While making her podcast debut for World Mental Health Day with her husband Prince Harry, Meghan Markle complained that she “was the most trolled person in the entire world in 2019.”
Daily Mail [1] reported that Meghan and Harry appeared on the podcast Teenager Therapy [2], which describes itself as “five stressed, sleep deprived, yet energetic teens sit down and talk about the struggles that come with being a teenage.” The royal couple came on to talk about the stigma surrounding mental health issues and to discuss “how we can all contribute to a healthier world: physically, mentally, emotionally and holistically.”
Meghan said on the podcast that the coronavirus pandemic had pushed more people towards the internet, which opened the door for a “vulnerability” and a place for “disconnection.”
“I can speak personally because I’m told that in 2019 I was the most trolled person in the entire world – male or female,” Meghan said. “Now eight months of that I wasn’t even visible. I was on maternity leave or with a baby. But what was able to just be manufactured and churned out. It’s almost unsurvivable.”
“That’s so big you can’t even think about what that feels like because I don’t care if you’re 15 or 25 if people are saying things about you that aren’t true what that does to your mental and emotional health is so damaging,” she added. “And so I think from my standpoint, and part of the work that we do from our own personal experience, being able to talk to people and understand that even though our experience is unique to us – and obviously can seem very different to what people experience on the day-to-day – its still a human experience and that’s universal.”
“We all know what it feels like to have our feelings hurt, we all know what it feels like to be isolated or ‘othered’… we are all figuring it out,” Meghan continued.
Later in the podcast, Meghan said she is “doing really well.”
“The past few months have been layered for everyone, we certainly can’t complain, we are fortunate we all have our health, we have rooves over our heads,” she explained.

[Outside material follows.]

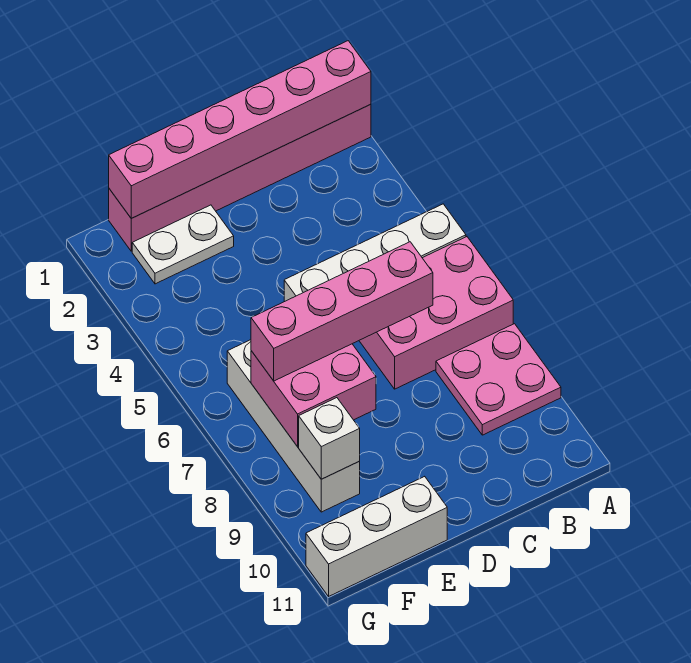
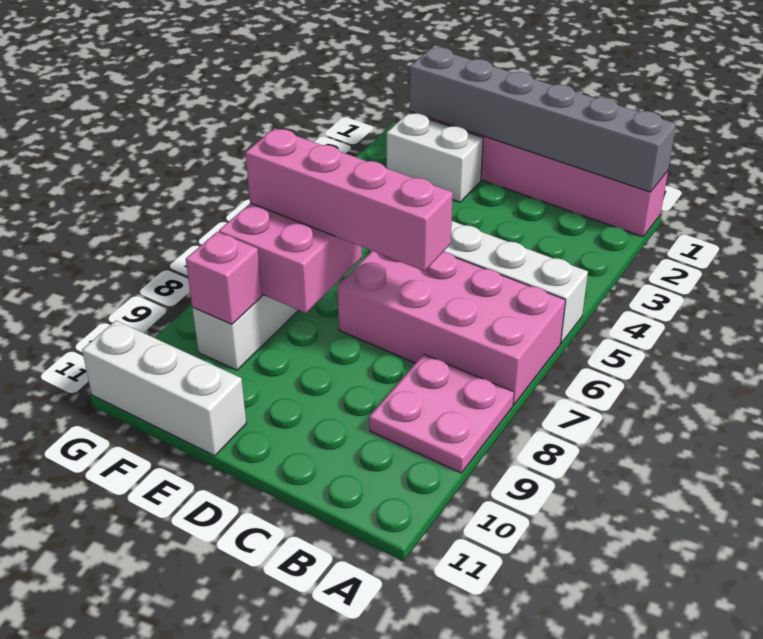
pink brick A1:F1 level 2 -> grey brick A1:F1 level 2
pink brick A6:C7 level 1 -> pink brick A6:D7 level 1
white plate E2:F2 level 1 -> white brick E2:F2 level 1
white brick F9 level 2 -> pink brick F9 level 2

Harry then chimed in to say, “I think putting your self-care as a priority is hugely important, because vulnerability is not a weakness, showing vulnerability in today’s world especially, is a strength.”
“We could certainly see that more from some of those global leaders, because we got ourselves into this very deep hole which we need to come out of,” he said.

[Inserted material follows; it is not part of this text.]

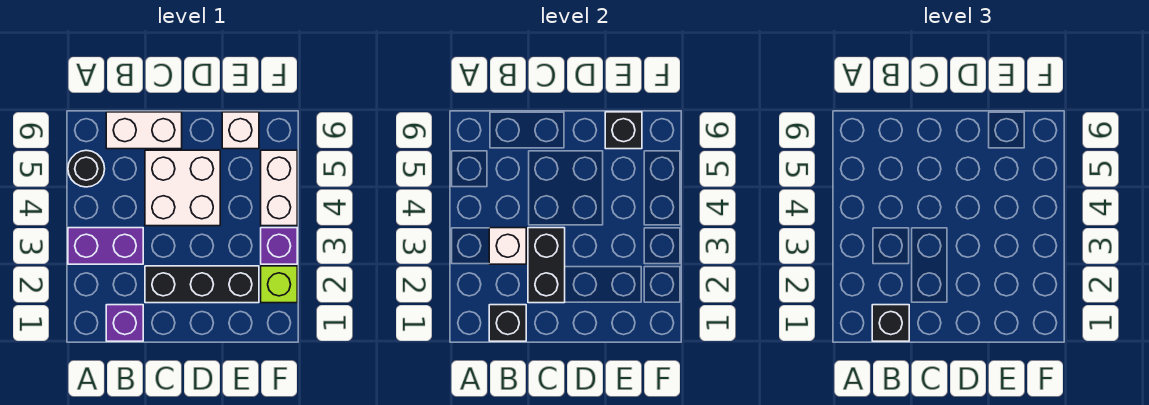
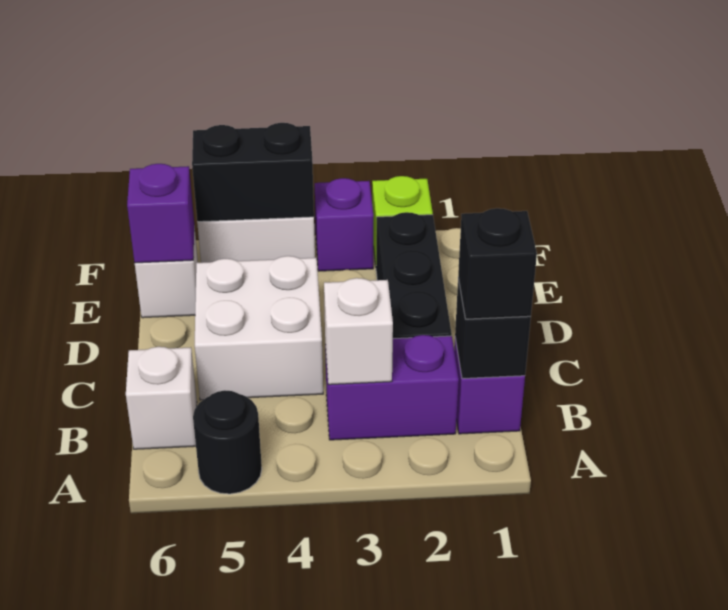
purple brick A3:B3 level 1 -> purple brick B2:B3 level 1
white brick B6:C6 level 1 -> white brick B6 level 1
black brick C2:C3 level 2 -> black brick F4:F5 level 2
black brick E6 level 2 -> purple brick E6 level 2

Harry went on to praise the podcast hosts for being so open about the importance of mental health.
“The more we talk about it the more it becomes normal, and it is normal, and it’s not a sign of weakness, it’s a sign of strength,” Harry said. “Our situation is somewhat unique but then every single person’s situation is unique, it’s a different version of the same thing. For Meghan, she said on a global scale, that’s what happened in 2019, but if you’re a young girl or young boy at school, that’s your world, so if you’re being attacked, or being bullied or whatever is online… it feels the same.”